Dengue outbreak is closely associated with temperature and rainfall. Hence, researchers in India have developed models based on different climatic zones of the country. It has been found that a rise in temperature from 17 to 30 degrees celsius may increase transmission of dengue fourfold, however, increase in mercury beyond 35 degree celsius is not suitable for survival of mosquito.
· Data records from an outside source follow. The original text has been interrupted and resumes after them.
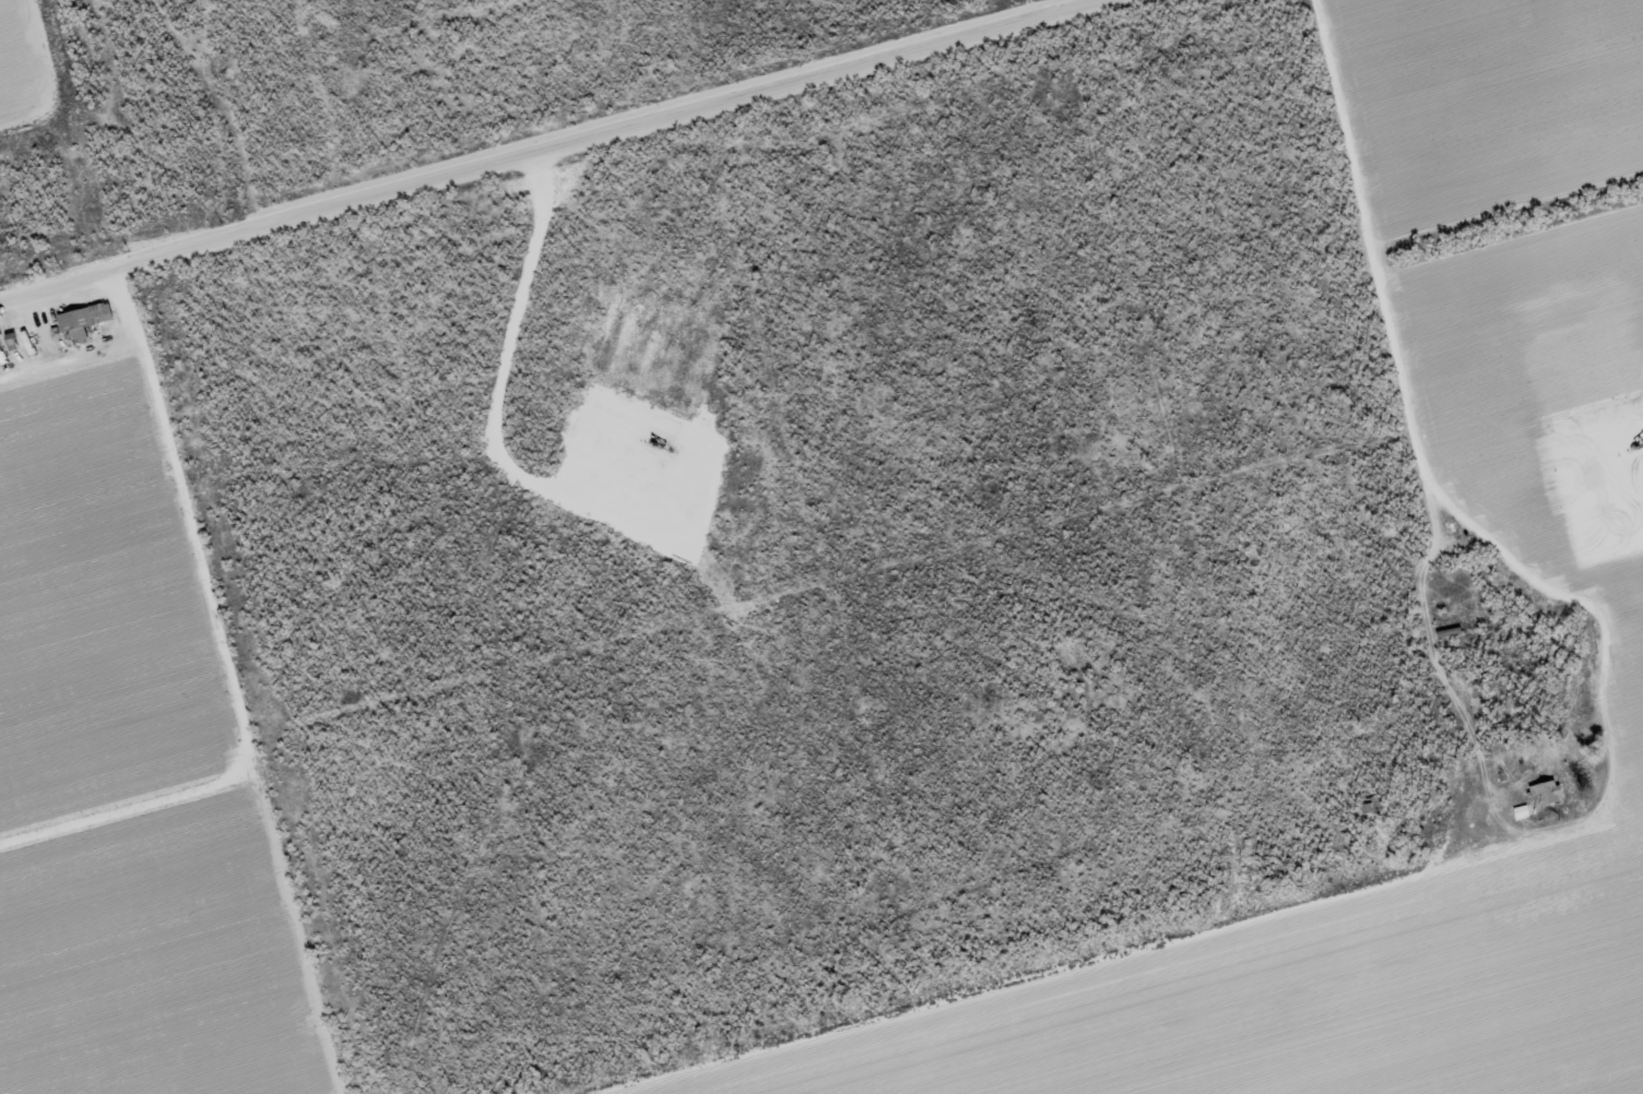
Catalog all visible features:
building: (224, 65)
road: (579, 152)
building: (83, 321)
road: (101, 355)
road: (1423, 544)
building: (1543, 789)
building: (1370, 806)
building: (1521, 812)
The study was conducted by the University of Liverpool Britain in collaboration with the Hyderabad-based Indian Institute of Chemical Technology (IICT) and National Institute of Pharmaceutical Education and Research (NIPER), Guwahati. The researchers evaluated the relationship of climatic factors in the spread of dengue in different climatic zones in the country through the states of Punjab, Haryana, Rajasthan, Gujarat and Kerala.
They focused on changes in a factor called "extrinsic incubation period (EIP)" of the dengue virus by taking into account daily and monthly mean temperatures in these areas. EIP is the time taken for incubation of the virus in the mosquito. During this period, after the mosquito draws a virus-rich-blood meal, the virus escapes the gut, passes through the mosquito's body and reaches its salivary glands. Once this happens, the mosquito is infectious and capable of transmitting the virus to a human host.
Lower temperatures (17-18 degrees Celsius) result in longer incubation period thereby leading to decreased virus transmission. With increasing temperatures, feeding increases because of enhanced metabolism of the mosquito, leading to shorter incubation period. Even a five-day decrease in the incubation period can hike transmission rate by three times, and with an increase in temperature from 17 to 30 degrees Celsius, dengue transmission increases fourfold, the results showed.
The researchers observed that except for Gujarat which comprises of arid regions, there was a strong correlation between rainfall and dengue disease burden. An increase in breeding grounds for mosquitoes could be a major reason for this finding, according to the researchers. The study found that Kerala being warm (temperature range 23.5-30 degrees Celsius) and wet and with short incubation period (9-14 days) experiences the highest number of dengue cases.
Findings published in the journal Emerging Microbes & Infections showed that as incubation period is shortest during monsoon, chances of dengue are higher during that season. This climate-based dengue forecasting model can assist health department in evaluating the intensity of disease in a particular geographical region. This would further help them to plan disease control methods in advance and enhance optimisation of resources available.